Tuesday, January 6, 2009

Poetry

I always liked E. E. Cummings.

To be scathingly honest, I liked him before I read almost any of his poems, because it was the equivalent of “cool” in the uncool crowd I counted myself a part of: unusual enough to be “edgy” and old enough to be “classic”, so you could defend your choice to people who disliked either stodginess or modernity. (Why, yes, I was that shallow. High schoolers often are.)

Then I actually read his collected works.

Anyone who's actually studied poetry (which I wasn't at the time, though I have since somewhat become) knows better than to think E. E. Cummings' work is all free verse; his work has more structure than most casual mentions of his work give him credit for. Specifically, the man deserves acres of credit simply for writing sonnets that one can read without realizing that one has just read a sonnet.

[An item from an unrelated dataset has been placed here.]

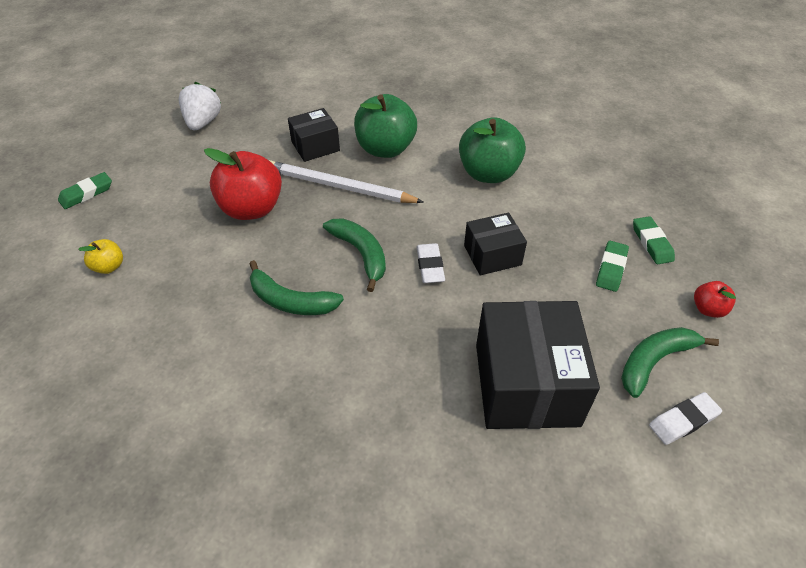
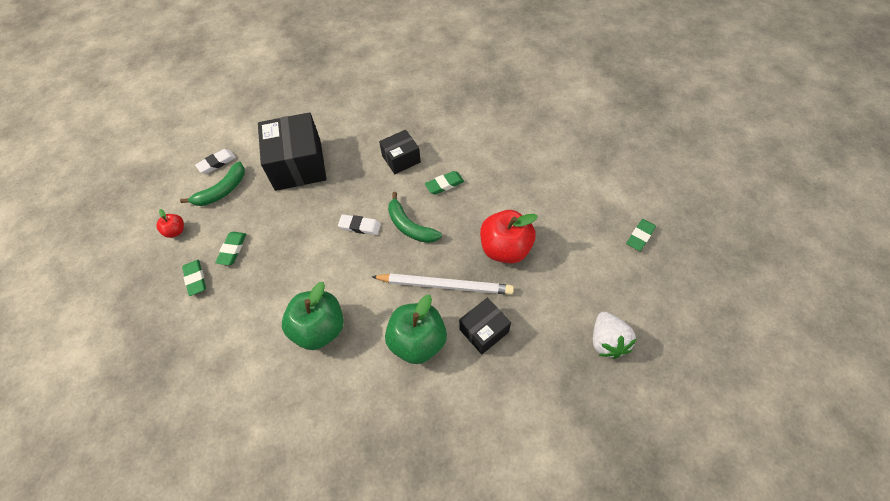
camera: 170 degrees right, 10 degrees up
yellow apple [78,239,123,274] -> none
green banana [249,260,344,315] -> green eraser [425,171,464,195]
white eraser [417,243,445,283] -> white eraser turned 60 degrees counterclockwise [338,214,381,235]
black box [464,213,527,275] -> black box moved to [379,130,421,174]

Admittedly, having grown less Romantic (and less enamored of the Romantics) over time, I'm not so fond of much of his material and outlook — to the point where I have come to think "Listen, there's a hell of a good universe next door: let's go," is a much better phrase taken straight and out of context (as it so frequently is) than it is satirically, as Cummings meant it. I think perhaps I am exactly the sort of person Cummings thought of when he wrote the word manunkind — a technology-steeped reductionist, in less poetic terms. I don't really mind: he deplores me with such skill and flourish it's hard not to enjoy it.

Also I have recently read the moon looked into my window, which made me smile of itself: as usual, Cummings does it better than his successors.



Totally unrelatedly: Learn you a Haskell for Great Good! I haven't actually read through it, mind, but the title alone is delightful. (Hmm. Possibly not unrelated, then.)